* _Brano scelto_
+ + + + +

E’ posta all’inizio del mio file PDF che contiene gli elaborati da valutare (nella sezione “saggistica”) per il “Premio Vittorio Castellani 2011“. Il tema della terza edizione accoglie il mio suggerimento relativo alla frase di Gregorio di Nissa, ed infatti è “Solo lo stupore conosce” (che è anche un bel libro sull’indagine scientifica, di Marco Bersanelli e Mario Gargantini).
Sono contento di aver accettato di essere nella commissione di valutazione degli elaborati. Sono contento perché, sia quelli di narrativa che quelli di saggistica, come pure alcune foto, mi hanno fatto capire – al di là di tanti discorsi – di quanto sia importante proteggere e custodire il senso di “stupore” dei più giovani, di quanto sia vivo in loro e al contempo sia “fragile”, minacciato dal cinismo di chi non crede in niente, dai meccanismi del profitto e dall’utilitarismo che (senza demonizzare il tempo presente) sovente tanta parte rivestono nelle interazioni sociali.

Paris Exposition: night view, Paris, France, 1900
Paris Exposition, vista notturna, anno 1900

Tu pensi allora, beh viviamo in un mondo disilluso, cinico. Vedi i ragazzi più piccoli, a volte ti sembrano già orientati in questo senso, già “scafati”, senza magie, senza grandi sogni. Concreti. Pratici.

+ + + + +

Riscrivi il brano sullo stupore, tutto da "Tu pensi allora, beh" giù fino a "sogni. Concreti. Pratici.", mettendo "disincantato" al posto di "disilluso". Il materiale non ha alcun ruolo in questa attività.

* _Estratto di dati_

+ + + + +

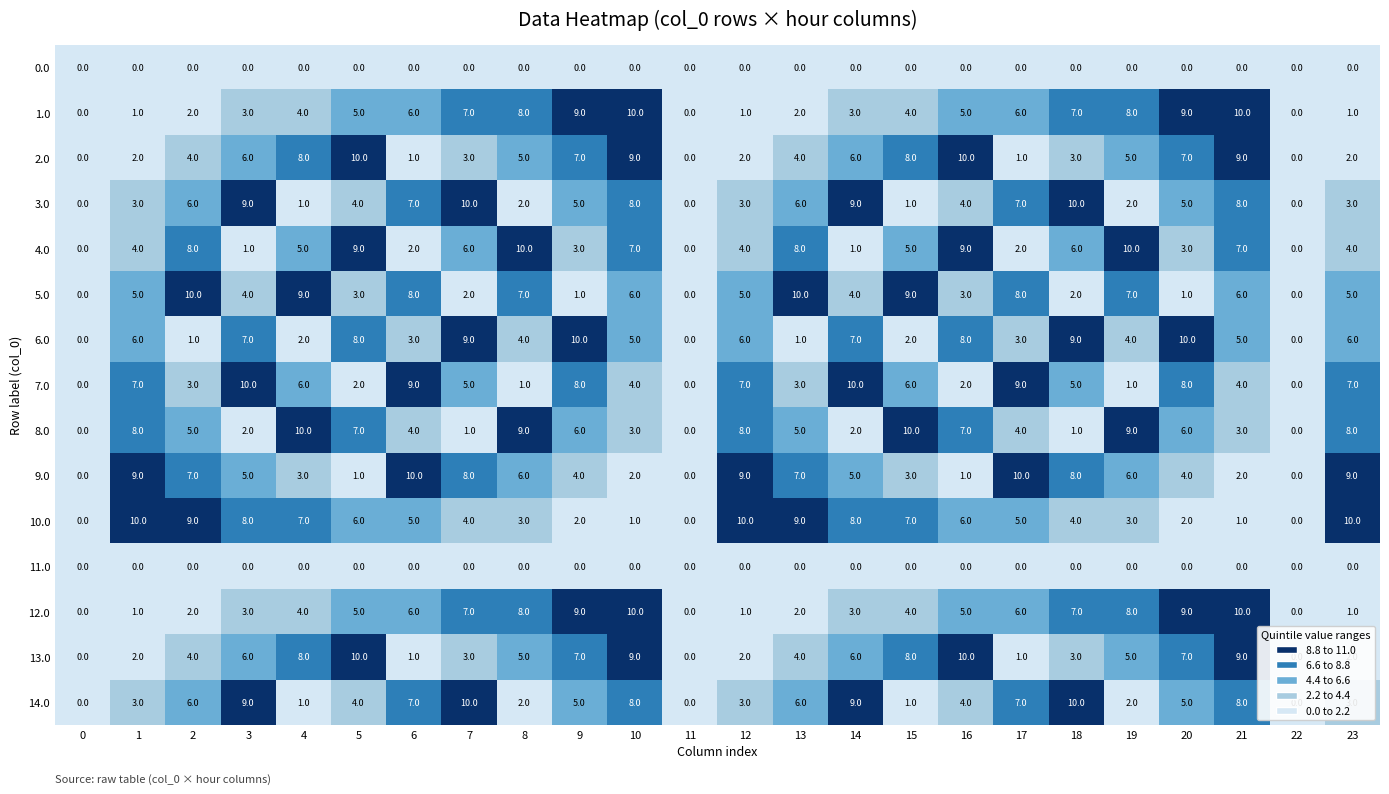

Count the 13.0 values in the range 2 to 8.

15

+ + + + +

* _Soluzione_
Tu pensi allora, beh viviamo in un mondo disincantato, cinico. Vedi i ragazzi più piccoli, a volte ti sembrano già orientati in questo senso, già “scafati”, senza magie, senza grandi sogni. Concreti. Pratici.